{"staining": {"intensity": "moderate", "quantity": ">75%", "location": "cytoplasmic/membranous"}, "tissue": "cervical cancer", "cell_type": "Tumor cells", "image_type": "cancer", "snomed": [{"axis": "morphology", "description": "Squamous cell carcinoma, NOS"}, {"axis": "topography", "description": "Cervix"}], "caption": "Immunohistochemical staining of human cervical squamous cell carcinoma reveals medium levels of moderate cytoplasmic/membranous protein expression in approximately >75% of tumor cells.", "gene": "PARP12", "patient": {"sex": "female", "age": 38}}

------------------------------

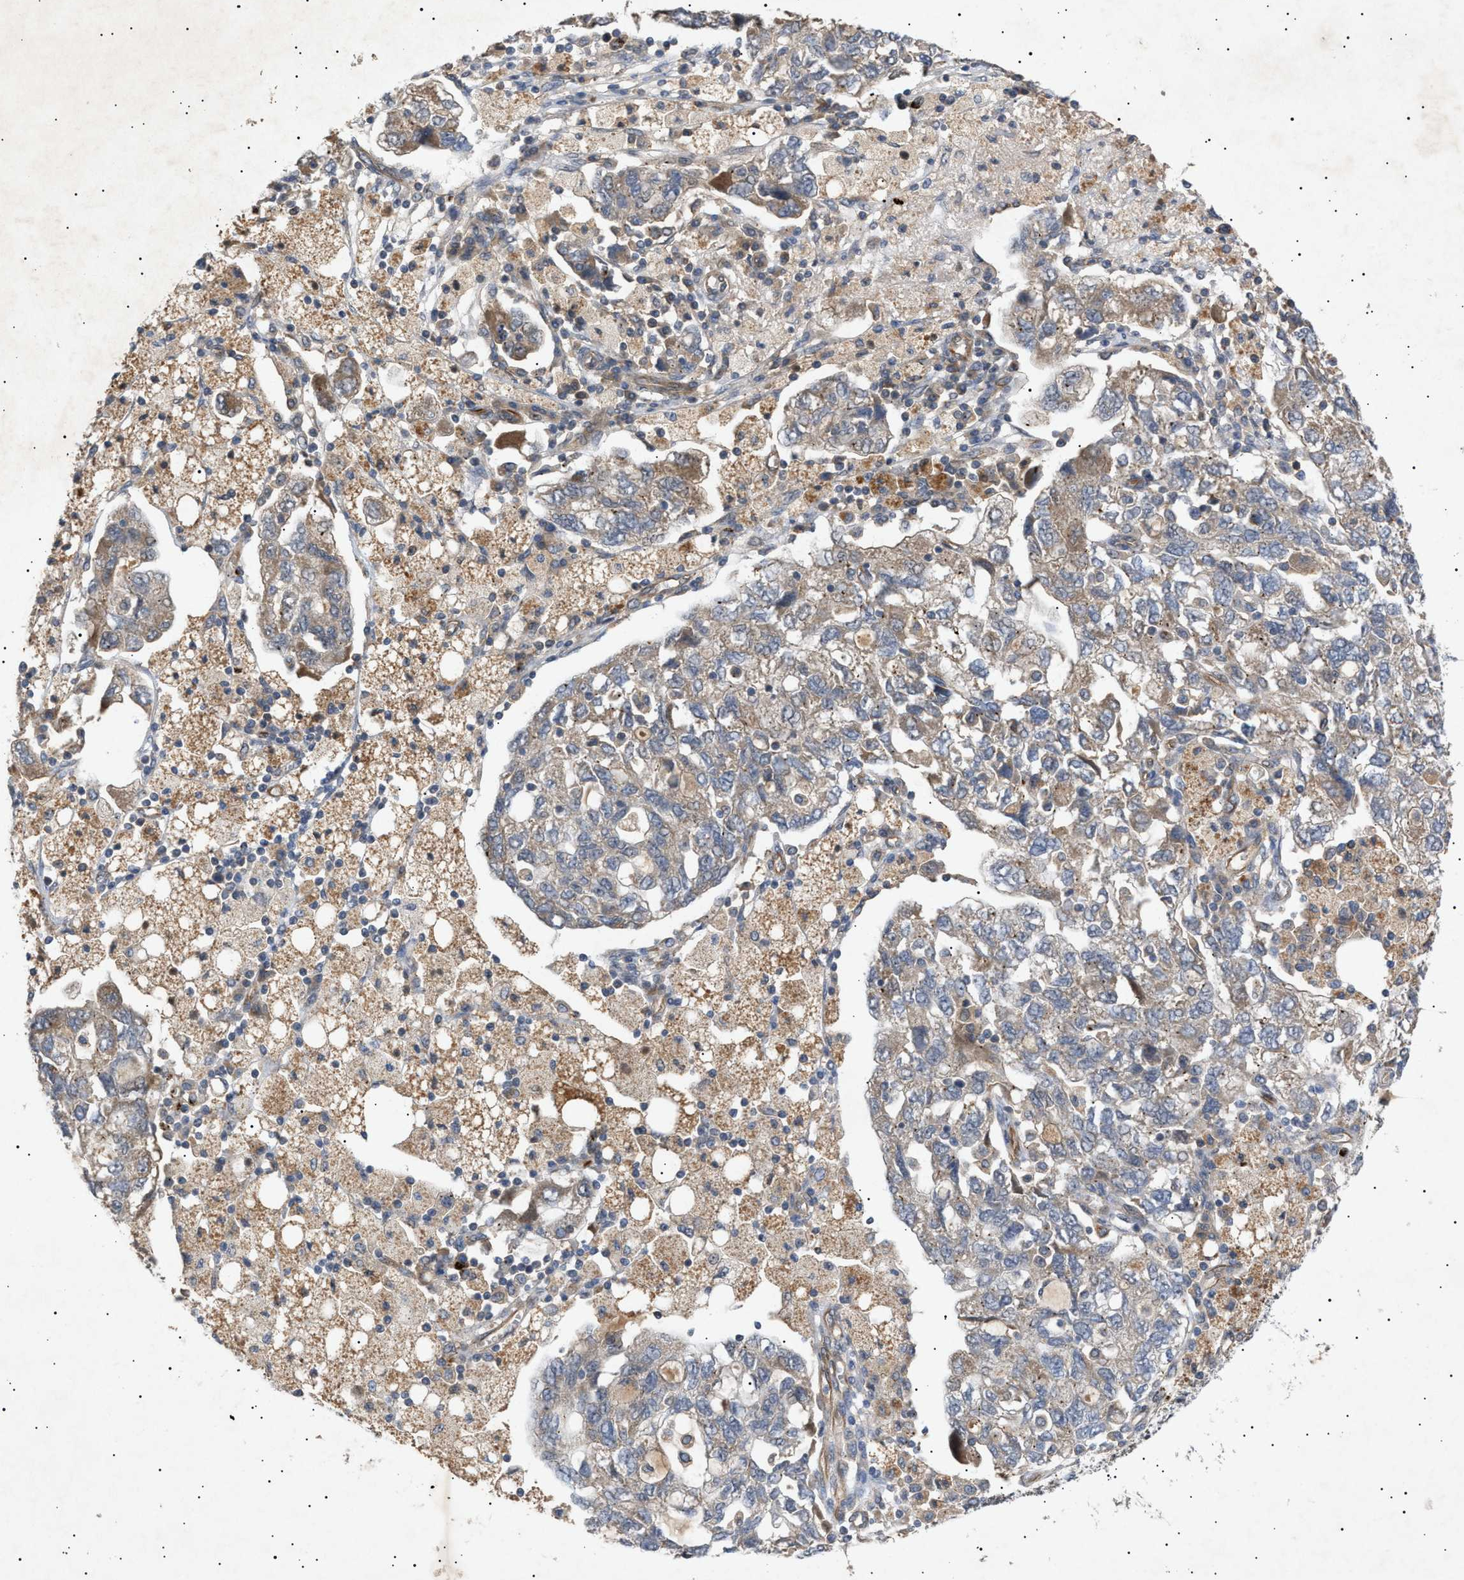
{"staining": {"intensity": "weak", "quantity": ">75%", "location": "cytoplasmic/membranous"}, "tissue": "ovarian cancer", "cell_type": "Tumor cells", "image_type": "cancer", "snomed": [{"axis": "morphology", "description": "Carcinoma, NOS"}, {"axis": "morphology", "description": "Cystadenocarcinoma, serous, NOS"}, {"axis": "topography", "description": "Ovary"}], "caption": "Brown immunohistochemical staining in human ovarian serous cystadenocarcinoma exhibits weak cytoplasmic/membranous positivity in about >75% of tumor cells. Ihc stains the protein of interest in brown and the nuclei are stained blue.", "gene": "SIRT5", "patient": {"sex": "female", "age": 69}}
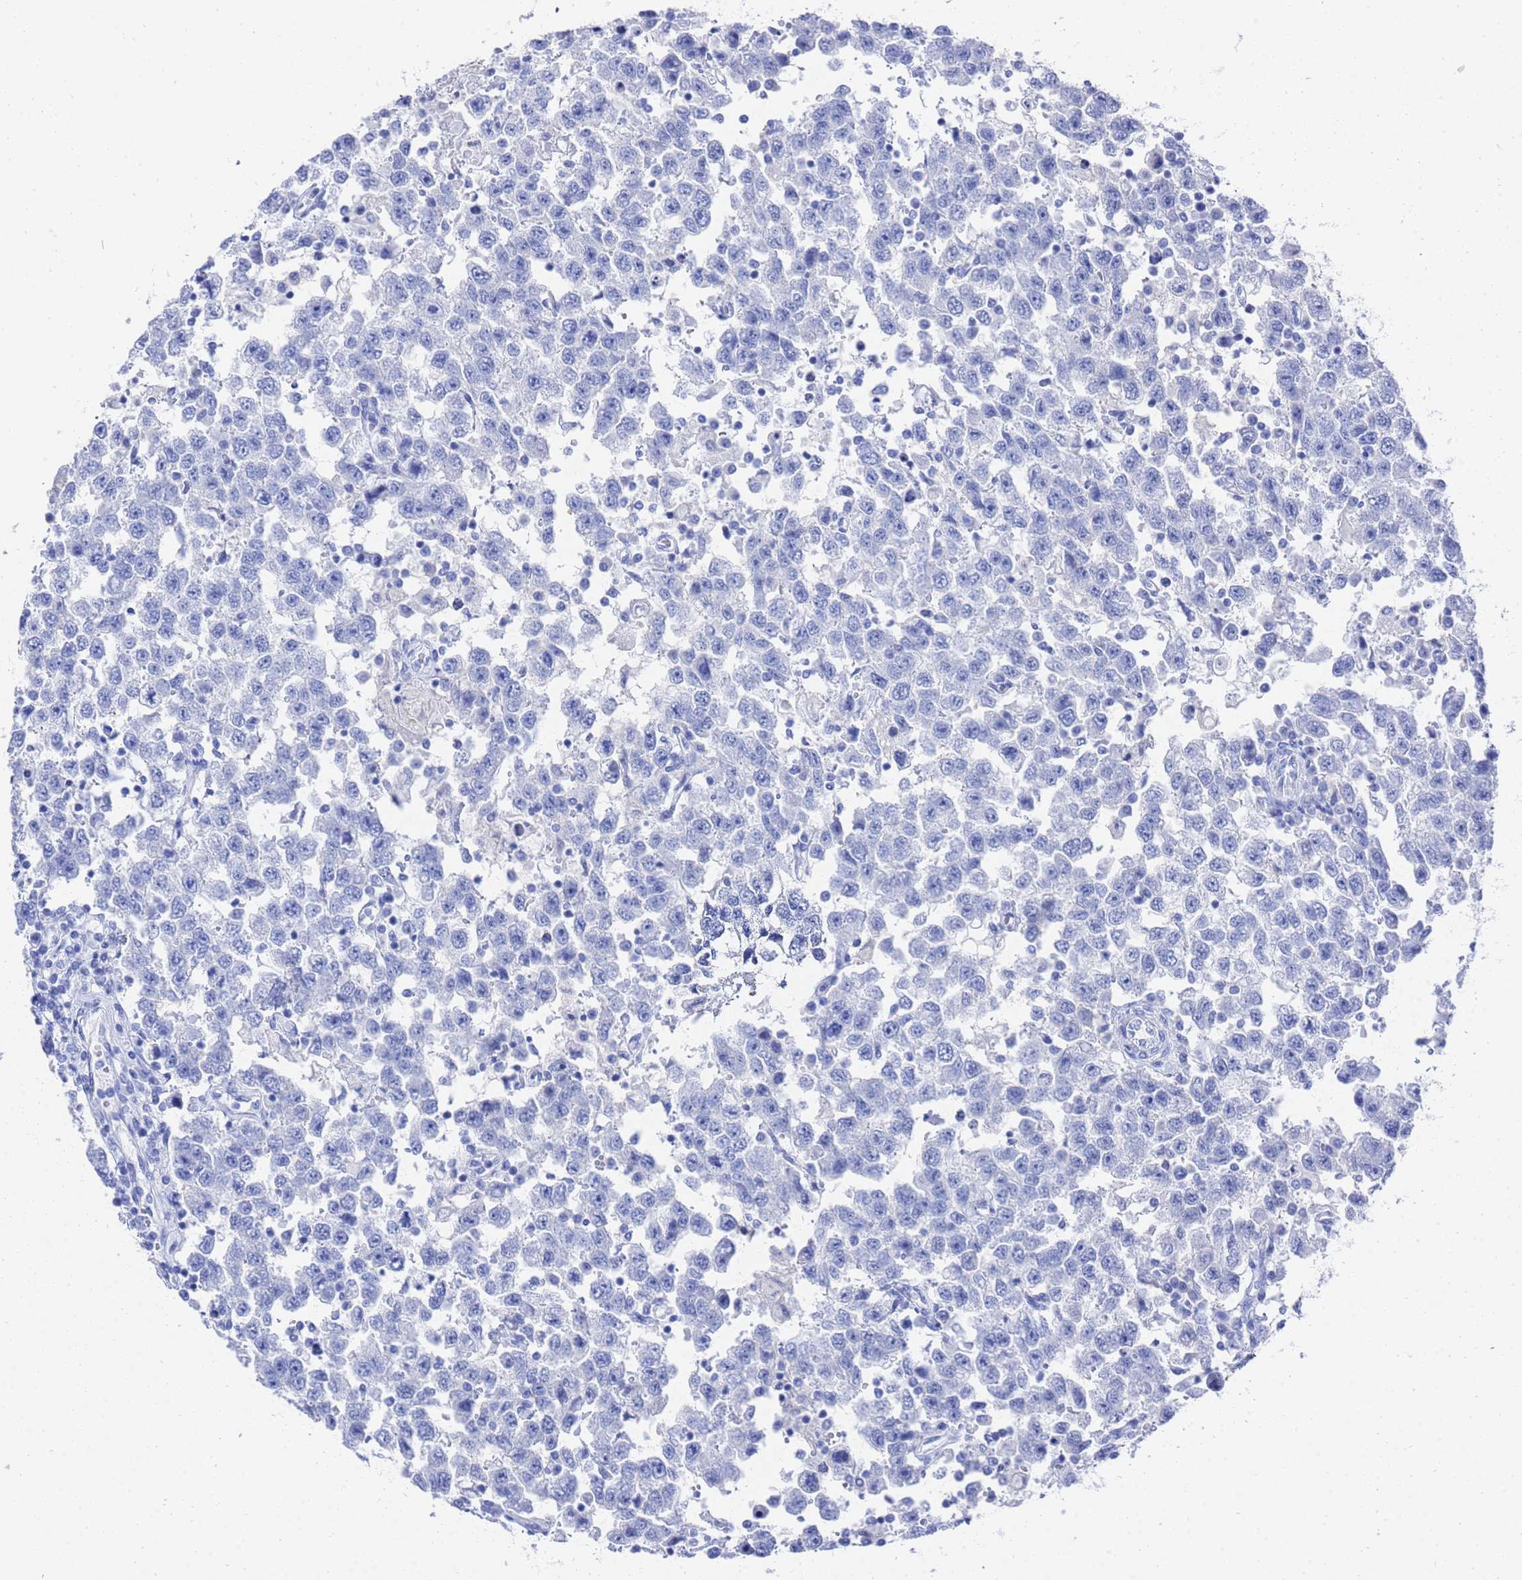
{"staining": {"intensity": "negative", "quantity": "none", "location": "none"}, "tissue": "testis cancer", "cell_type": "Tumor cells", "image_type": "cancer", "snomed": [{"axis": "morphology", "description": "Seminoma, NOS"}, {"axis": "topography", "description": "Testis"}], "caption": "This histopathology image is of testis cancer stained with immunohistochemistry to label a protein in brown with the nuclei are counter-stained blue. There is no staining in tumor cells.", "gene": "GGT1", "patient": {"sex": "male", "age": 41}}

------------------------------

**PROMPT:**
Find each line in the material above that carries the string "cytoplasmic", and copy it.

**RESULT BELOW:**
{"staining": {"intensity": "moderate", "quantity": ">75%", "location": "cytoplasmic/membranous"}, "tissue": "cervical cancer", "cell_type": "Tumor cells", "image_type": "cancer", "snomed": [{"axis": "morphology", "description": "Squamous cell carcinoma, NOS"}, {"axis": "topography", "description": "Cervix"}], "caption": "Immunohistochemical staining of human cervical squamous cell carcinoma reveals medium levels of moderate cytoplasmic/membranous protein expression in approximately >75% of tumor cells.", "gene": "PARP12", "patient": {"sex": "female", "age": 38}}
{"staining": {"intensity": "weak", "quantity": ">75%", "location": "cytoplasmic/membranous"}, "tissue": "ovarian cancer", "cell_type": "Tumor cells", "image_type": "cancer", "snomed": [{"axis": "morphology", "description": "Carcinoma, NOS"}, {"axis": "morphology", "description": "Cystadenocarcinoma, serous, NOS"}, {"axis": "topography", "description": "Ovary"}], "caption": "Brown immunohistochemical staining in human ovarian serous cystadenocarcinoma exhibits weak cytoplasmic/membranous positivity in about >75% of tumor cells. Ihc stains the protein of interest in brown and the nuclei are stained blue.", "gene": "SIRT5", "patient": {"sex": "female", "age": 69}}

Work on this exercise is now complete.